Usually, a small size operation can work without digitizing the processes. But when work orders pile up, it can be challenging to know what was assigned to whom, what task has already been completed and hasn’t been started yet, and when certain equipment was last inspected. That’s where work order software comes in to help optimize fulfillment.

But the technology doesn’t work correctly without commitment. Have you assessed whether your work order software is being used as efficiently as it can be?

Make sure you’re getting the most out of your software by using features such as:

1. Utilize Contractor Directories 

A work order often requires you to find the ideal person to perform a certain task—especially more severe HVAC, lighting, or plumbing problems, which can compromise the services in the facility. As numerous contractors are on the market, it can be challenging to choose the most suitable professional for the correct work order.

When adopting a work order software, the facility manager can optimize the assignment process by utilizing a directory listing all the available professionals. You can even refine your search for contractors in your geographic area for specific tasks, considering factors such as price and ratings from other customers.

2. Scheduling Preventative and Recurring Service

 There are tasks you need to repeat regularly to prevent equipment from failing. Unlike reactive maintenance, which is only done when something breaks, creating a preventive maintenance schedule helps facility managers avoid severe damage, saving money on equipment repairs or replacements, and keeping the workplace safer.

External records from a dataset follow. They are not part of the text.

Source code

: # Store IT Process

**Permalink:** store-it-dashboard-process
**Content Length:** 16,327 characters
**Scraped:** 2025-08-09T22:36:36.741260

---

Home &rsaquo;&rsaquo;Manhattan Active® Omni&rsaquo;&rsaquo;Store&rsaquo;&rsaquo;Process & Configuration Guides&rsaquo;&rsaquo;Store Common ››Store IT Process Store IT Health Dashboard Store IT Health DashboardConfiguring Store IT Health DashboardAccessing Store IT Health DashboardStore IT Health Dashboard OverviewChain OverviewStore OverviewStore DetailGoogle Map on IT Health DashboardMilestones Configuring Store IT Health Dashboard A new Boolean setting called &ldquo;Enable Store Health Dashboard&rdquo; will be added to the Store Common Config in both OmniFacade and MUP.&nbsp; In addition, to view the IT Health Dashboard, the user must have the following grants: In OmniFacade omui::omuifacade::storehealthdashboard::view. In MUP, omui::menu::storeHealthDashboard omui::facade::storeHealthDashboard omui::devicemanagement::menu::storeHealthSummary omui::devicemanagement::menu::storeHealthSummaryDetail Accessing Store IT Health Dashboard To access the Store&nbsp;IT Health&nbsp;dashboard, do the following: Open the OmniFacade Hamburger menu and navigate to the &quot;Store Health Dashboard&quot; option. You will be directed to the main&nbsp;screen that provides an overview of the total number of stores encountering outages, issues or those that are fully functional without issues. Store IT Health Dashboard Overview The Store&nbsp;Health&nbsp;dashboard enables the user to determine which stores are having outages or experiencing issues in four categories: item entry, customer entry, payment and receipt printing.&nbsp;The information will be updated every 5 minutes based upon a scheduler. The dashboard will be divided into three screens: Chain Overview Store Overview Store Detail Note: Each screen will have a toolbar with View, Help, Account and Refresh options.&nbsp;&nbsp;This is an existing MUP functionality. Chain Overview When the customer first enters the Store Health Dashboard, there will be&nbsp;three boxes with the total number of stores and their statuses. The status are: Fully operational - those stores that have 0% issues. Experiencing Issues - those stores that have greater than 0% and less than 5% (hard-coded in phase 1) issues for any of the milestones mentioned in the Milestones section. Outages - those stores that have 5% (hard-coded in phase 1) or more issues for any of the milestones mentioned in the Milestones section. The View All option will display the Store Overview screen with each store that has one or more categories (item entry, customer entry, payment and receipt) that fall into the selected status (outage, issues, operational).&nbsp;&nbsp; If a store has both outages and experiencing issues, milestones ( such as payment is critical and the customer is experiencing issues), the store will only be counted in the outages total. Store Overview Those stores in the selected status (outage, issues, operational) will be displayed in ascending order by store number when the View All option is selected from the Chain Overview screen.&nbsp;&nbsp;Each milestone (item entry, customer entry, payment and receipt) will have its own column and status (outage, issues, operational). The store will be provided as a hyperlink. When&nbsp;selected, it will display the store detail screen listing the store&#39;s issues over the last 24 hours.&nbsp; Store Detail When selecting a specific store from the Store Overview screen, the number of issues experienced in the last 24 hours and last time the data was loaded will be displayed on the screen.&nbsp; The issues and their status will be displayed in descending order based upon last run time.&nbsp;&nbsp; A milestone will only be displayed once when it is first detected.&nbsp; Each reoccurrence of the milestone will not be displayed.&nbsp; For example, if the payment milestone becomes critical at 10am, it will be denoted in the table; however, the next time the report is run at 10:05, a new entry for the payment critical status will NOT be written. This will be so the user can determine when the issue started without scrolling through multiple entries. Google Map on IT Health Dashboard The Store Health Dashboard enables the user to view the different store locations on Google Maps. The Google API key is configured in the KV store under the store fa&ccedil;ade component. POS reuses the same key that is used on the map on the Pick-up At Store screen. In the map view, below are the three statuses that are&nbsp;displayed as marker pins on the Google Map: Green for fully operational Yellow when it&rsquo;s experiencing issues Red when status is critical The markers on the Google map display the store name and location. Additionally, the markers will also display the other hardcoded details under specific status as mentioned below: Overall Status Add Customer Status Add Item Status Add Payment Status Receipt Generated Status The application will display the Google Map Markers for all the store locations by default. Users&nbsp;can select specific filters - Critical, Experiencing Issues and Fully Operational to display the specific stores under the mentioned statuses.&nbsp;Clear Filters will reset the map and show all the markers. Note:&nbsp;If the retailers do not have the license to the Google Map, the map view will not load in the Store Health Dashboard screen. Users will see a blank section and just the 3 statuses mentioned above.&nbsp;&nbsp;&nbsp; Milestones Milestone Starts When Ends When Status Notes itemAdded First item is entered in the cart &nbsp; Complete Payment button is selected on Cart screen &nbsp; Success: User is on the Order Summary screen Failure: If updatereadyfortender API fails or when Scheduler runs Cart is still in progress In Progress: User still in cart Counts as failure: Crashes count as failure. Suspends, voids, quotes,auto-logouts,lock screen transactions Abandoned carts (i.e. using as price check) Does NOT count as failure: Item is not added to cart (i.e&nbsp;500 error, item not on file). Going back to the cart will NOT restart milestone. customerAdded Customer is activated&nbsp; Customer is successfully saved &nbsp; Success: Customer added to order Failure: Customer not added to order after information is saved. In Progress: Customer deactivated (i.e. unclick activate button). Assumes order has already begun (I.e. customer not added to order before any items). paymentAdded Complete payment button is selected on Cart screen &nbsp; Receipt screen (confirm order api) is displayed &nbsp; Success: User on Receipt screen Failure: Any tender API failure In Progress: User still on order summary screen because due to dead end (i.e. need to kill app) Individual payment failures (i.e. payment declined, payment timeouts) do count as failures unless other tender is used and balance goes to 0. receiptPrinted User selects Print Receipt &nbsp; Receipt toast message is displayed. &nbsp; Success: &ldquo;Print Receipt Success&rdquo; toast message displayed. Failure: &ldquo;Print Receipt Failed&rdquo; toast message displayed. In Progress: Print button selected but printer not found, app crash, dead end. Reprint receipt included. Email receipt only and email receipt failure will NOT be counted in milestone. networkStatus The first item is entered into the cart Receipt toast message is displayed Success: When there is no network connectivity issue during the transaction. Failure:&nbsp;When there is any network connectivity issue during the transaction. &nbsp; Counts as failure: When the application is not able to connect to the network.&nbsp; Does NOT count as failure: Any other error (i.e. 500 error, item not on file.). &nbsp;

If there isn’t a system in place, it’s easy for tasks that should be recurring or timed as preventative to be delayed or not to happen at all. Work order software should be used to ensure they’re tracked and scheduled appropriately. You can schedule daily, weekly, monthly, and even yearly tasks, so you never miss a deadline.

3. Monitoring Order Fulfillment

 For work orders to be considered complete, they should be tracked and updated with the correct status. If your system is being underutilized, all sorts of problems can happen: an order may remain unfinished with no follow-up, not enough people are assigned to the task, etc. Take advantage of the features offered by your work order software to assign, monitor, and close work orders.

The system allows you to easily change the status of tasks and communicate with the entire team about the progress of work orders. You can see how each job is being carried out, analyze the hours spent on each piece of equipment, the parts needed, and other important data. Then, when a task is completed, it’s relatively simple to close and file it in the software’s database to review whenever necessary.

4. Reduce Manual Tasks

 If you’ve retired the paperwork, it doesn’t make sense to keep feeding your system manually. To prevent mistakes, try to reduce the amount of time on manual tasks or replace them entirely with automated processes whenever possible.

The work order software allows you to automate several essential processes. Through mobile apps, facilities teams can perform several operations remotely—from marking a work order as started to informing staff about the task’s development until its completion. To ensure that resources, parts, and tools are always available for each operation, you can also program the software to automatically create a purchase order for products that aren’t in stock.

5. Review Historical Work Order Data

 Perhaps you aren’t properly taking advantage of the best feature of your work order software: all the work order data it generates. The main goal of any system is to complete orders in an optimized way and reduce costs. If that’s not the case, processes need to be changed.

With the data generated by your work order history, you can review all the processes to analyze them and decide whether they should be changed. For example, you can quickly identify how many times your school or hospital’s HVAC system has been inspected and repaired in the past few months or years.

If they are too many, you can adjust the processes by scheduling preventive maintenance more frequently or evaluating the need to replace the equipment. Use work order management software to monitor and stay up to date on everything already done in your facility. This will help you make the best decisions.

Get the Best Out of Your Software

 Picture the scene: you spent months trying to convince your facility’s finance department to invest in a work order software, ensuring that it would make life easier for everyone and save a lot of time and money. You’ve won, the system was implemented, but you still haven’t been able to take full advantage of it.

Managing work orders can be challenging and quite complex, especially when your staff is reduced to the number of tasks required. This is one more reason to learn how to use all the software features at your fingertips. Take advantage of them and you will be able to streamline processes in an automated, fast, and intelligent way.